WHAT TO PRODUCE:
Can you return, word for word, the entire passage about Spotlight Retail Group acquiring Masters development sites?

PASSAGE:
== Segment start ==
A major player has emerged in the next chapter of the Masters saga, with the Spotlight Retail Group claiming 19 of the failed hardware retailer’s development sites.
Fairfax reports that Spotlight Retail Group (SRG) owners Zac Fried and Morry Fraid have taken control of 19 of the 21 total development sites made available in August. If cleared by December 11 (the designated end date for the Master’s business), this acquisition could boost the size of SRG’s portfolio by 50%.
SRG is part of the Home Consortium, a group of wealthy business owners and private families who claimed the 61 Masters stores and 21 development sites as part of an $830 million deal with Woolworths.
Other members of Home Consortium include Chemist Warehouse owners Mario Verrochi and Jack Gance, and UBS banker David Di Pilla.
The Consortium is hoping to turn the sites into massive homemakers centres, but many were critical about the location of the sites, as competitor Bunnings dominated popular locations. Retail expert Brian Walker told SmartCompany in October that critics had said the locations “were not that great”.
== Segment end ==
DATA UNDER STUDY:
== Segment start ==
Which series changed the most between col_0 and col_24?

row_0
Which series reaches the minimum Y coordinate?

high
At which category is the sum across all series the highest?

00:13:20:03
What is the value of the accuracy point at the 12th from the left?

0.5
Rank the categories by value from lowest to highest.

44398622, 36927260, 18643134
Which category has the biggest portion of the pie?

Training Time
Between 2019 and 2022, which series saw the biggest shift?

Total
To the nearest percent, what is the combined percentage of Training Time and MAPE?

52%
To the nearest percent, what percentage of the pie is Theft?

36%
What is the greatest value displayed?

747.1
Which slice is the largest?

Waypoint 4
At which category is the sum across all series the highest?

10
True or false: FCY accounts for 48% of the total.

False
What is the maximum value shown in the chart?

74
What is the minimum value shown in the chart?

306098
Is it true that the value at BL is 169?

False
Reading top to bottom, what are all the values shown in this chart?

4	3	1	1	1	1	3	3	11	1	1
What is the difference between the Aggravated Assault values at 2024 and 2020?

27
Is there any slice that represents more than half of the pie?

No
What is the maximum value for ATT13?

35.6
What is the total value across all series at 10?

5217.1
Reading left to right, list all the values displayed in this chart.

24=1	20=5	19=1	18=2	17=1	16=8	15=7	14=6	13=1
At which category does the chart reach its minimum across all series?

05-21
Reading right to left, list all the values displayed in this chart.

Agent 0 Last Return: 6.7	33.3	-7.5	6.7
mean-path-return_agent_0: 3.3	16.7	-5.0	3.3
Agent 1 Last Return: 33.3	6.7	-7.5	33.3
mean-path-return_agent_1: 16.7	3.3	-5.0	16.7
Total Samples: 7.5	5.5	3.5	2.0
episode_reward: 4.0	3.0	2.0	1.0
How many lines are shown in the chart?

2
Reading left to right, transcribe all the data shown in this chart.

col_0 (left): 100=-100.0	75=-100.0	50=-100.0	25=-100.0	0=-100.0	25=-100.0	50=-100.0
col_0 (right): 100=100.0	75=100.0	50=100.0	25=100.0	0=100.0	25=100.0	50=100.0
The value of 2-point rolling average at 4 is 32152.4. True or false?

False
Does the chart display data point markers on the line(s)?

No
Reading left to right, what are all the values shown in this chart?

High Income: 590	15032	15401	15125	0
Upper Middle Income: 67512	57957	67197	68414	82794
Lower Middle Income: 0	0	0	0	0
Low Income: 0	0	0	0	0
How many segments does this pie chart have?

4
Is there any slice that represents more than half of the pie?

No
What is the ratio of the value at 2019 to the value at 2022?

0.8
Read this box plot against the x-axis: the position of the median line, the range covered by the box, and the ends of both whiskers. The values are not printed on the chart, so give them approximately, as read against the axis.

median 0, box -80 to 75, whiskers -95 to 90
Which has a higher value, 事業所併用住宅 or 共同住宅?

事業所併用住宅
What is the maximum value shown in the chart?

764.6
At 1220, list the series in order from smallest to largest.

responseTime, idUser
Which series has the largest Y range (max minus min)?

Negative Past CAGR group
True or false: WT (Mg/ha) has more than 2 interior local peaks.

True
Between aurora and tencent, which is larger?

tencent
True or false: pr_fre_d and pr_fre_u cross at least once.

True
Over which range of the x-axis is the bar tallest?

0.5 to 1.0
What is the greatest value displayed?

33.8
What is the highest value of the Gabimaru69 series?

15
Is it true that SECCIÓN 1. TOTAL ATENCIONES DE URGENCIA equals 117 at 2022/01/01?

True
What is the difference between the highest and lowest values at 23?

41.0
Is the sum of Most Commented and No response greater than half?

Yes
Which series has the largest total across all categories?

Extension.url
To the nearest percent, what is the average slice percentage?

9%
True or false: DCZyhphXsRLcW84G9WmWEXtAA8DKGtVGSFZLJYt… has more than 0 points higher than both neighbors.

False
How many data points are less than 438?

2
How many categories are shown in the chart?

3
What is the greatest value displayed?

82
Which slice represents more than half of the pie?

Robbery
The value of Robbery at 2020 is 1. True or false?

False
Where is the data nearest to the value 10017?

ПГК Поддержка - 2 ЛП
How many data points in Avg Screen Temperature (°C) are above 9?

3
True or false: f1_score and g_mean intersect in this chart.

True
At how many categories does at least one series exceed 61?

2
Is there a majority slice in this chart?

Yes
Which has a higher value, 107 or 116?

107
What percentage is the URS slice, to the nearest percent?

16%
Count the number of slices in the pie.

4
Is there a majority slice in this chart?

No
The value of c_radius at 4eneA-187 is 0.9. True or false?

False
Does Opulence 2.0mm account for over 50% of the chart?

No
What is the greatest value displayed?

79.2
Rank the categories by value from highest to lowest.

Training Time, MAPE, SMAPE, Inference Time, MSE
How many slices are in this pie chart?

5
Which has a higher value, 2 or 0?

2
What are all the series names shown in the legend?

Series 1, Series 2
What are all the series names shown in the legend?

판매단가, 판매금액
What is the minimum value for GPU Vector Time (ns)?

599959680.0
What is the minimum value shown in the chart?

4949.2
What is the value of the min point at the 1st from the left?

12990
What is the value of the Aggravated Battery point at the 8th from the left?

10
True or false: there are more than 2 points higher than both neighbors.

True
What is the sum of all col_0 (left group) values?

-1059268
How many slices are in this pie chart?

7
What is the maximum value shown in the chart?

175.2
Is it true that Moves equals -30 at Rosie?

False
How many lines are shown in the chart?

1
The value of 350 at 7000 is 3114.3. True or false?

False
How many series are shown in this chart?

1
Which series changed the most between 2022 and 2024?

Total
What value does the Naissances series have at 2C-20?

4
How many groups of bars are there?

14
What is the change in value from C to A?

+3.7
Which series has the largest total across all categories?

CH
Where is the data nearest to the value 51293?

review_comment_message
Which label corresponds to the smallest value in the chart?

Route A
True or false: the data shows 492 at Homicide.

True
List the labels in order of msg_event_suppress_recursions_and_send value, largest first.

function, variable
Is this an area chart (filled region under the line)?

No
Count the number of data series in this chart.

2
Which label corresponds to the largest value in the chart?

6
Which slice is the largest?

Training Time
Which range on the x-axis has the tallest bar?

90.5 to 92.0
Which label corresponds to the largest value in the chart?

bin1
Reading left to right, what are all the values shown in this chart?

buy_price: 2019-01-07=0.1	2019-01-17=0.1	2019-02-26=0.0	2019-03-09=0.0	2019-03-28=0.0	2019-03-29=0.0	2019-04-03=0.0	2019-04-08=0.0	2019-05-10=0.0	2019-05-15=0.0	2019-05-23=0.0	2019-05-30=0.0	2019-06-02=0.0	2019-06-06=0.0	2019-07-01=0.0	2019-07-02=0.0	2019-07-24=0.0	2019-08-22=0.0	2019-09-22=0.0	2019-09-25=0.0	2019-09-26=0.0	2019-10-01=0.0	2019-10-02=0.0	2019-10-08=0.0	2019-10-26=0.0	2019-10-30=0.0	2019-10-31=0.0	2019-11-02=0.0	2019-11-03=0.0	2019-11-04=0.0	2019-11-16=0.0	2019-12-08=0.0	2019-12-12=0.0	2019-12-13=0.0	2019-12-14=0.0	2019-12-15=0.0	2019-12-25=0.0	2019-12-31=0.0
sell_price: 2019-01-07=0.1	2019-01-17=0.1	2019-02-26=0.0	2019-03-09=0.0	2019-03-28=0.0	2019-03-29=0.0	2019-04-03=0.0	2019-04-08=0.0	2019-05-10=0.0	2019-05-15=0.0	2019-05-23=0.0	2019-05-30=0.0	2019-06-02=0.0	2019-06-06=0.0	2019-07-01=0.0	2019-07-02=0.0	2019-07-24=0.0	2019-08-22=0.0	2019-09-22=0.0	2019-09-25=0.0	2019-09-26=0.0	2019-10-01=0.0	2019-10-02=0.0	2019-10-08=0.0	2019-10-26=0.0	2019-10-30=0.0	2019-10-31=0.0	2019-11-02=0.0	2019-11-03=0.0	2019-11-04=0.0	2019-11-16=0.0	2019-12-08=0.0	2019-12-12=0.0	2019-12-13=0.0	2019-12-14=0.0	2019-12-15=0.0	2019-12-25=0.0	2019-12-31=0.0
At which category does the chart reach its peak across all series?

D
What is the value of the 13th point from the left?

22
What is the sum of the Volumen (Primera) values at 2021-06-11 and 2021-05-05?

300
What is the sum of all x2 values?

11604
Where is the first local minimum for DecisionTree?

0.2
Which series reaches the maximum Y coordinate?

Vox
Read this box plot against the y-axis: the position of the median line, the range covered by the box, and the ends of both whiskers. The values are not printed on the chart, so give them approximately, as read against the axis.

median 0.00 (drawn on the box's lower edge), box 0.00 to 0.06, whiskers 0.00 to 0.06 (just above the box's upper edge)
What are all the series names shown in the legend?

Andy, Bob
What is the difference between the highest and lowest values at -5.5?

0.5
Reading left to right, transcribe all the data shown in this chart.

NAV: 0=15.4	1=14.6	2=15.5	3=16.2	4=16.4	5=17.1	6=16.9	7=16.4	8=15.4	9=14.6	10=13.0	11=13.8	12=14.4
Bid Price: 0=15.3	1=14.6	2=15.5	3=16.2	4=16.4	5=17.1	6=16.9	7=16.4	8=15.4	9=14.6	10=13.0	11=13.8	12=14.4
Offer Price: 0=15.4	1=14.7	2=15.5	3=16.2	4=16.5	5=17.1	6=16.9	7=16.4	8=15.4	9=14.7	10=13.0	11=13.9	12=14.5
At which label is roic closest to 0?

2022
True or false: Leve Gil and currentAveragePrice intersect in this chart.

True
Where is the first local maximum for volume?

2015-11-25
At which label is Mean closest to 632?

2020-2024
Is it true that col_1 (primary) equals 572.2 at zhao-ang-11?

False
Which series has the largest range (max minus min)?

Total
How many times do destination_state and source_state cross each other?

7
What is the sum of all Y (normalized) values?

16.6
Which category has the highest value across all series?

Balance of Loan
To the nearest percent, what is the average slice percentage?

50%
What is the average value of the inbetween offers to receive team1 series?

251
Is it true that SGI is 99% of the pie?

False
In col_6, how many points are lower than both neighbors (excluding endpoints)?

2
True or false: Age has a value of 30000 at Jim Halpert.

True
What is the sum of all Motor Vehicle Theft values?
== Segment end ==
ANSWER FOR THE TASK:
A major player has emerged in the next chapter of the Masters saga, with the Spotlight Retail Group claiming 19 of the failed hardware retailer’s development sites.
Fairfax reports that Spotlight Retail Group (SRG) owners Zac Fried and Morry Fraid have taken control of 19 of the 21 total development sites made available in August. If cleared by December 11 (the designated end date for the Master’s business), this acquisition could boost the size of SRG’s portfolio by 50%.
SRG is part of the Home Consortium, a group of wealthy business owners and private families who claimed the 61 Masters stores and 21 development sites as part of an $830 million deal with Woolworths.
Other members of Home Consortium include Chemist Warehouse owners Mario Verrochi and Jack Gance, and UBS banker David Di Pilla.
The Consortium is hoping to turn the sites into massive homemakers centres, but many were critical about the location of the sites, as competitor Bunnings dominated popular locations. Retail expert Brian Walker told SmartCompany in October that critics had said the locations “were not that great”.